Я смотрел на него, прищурясь. А Рашидов-то уже возомнил себя, считай, падишахом! Мне вспомнилось хлопковое дело, раздутое Гдляном и Ивановым до невообразимого размера. Да, действительно, нарушений было много, но московские следователи все-таки прошлись по верхушкам. Они не вскрыли саму схему преступления, и сразу же, как только дело закрыли, в республике все вернулось на круги своя. Но я не Гдлян с Ивановым. И структура для следствия у меня будет куда как серьезнее!
Мысли первого секретаря компартии Таджикистана шли примерно в том же ключе. Он пытался сходу сообразить, из какого клана и кто конкретно сейчас копает под него — из Куляба или из Курган-Тюбе? Джабар Расулович не думал, что перемены коснутся всей высшей системы управления СССР, почему-то решив, что суть затеи лишь в том, чтобы приставить чужого наблюдателя к нему лично. Который, в нужный момент, по приказу Москвы, воткнет ему в спину нож, образно говоря.

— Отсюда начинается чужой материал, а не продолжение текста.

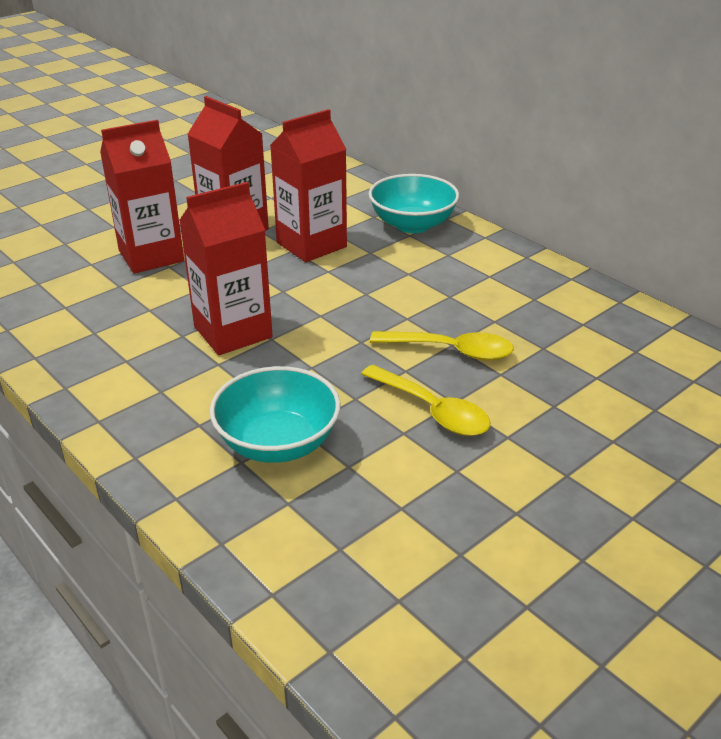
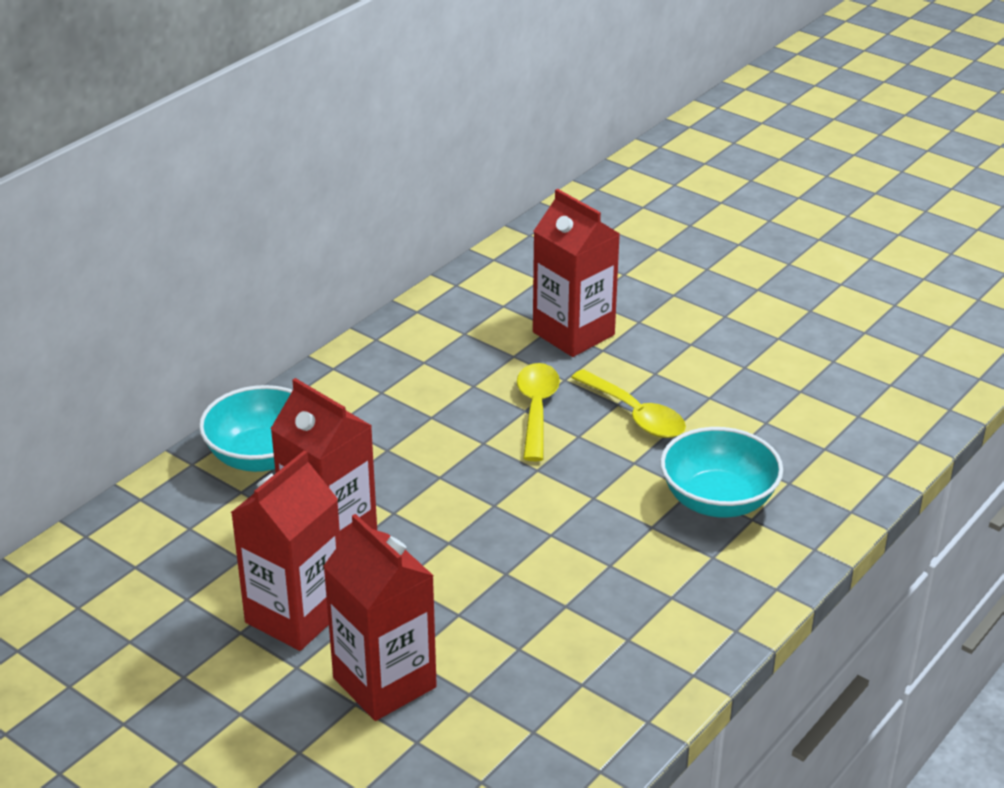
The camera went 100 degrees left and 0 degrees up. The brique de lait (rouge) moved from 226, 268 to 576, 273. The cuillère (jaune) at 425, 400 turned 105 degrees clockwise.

А вот Усубалиева интересовал вопрос сельского хозяйства. Причем культура, которая его беспокоила, была куда серьезнее, чем хлопок. «Сколько еще маковых полей тоодо? И конопля не скошена, ее нельзя трогать. И мак где выжигают, а где „случайно не заметили“ — везде свои люди, все схвачено, тууган-урук»…
Читая все эти мысли наших азиатских «друзей», я понимал, насколько сложно будет навести порядок в союзных республиках. Чтобы не наломать дров, действовать придется предельно аккуратно, с учетом особенностей местного менталитета. В противном случае не успеем погасить пламя межнациональных проблем, вспыхнувшее при развале Союза, а лишь подольем масла в огонь неосторожными реформами.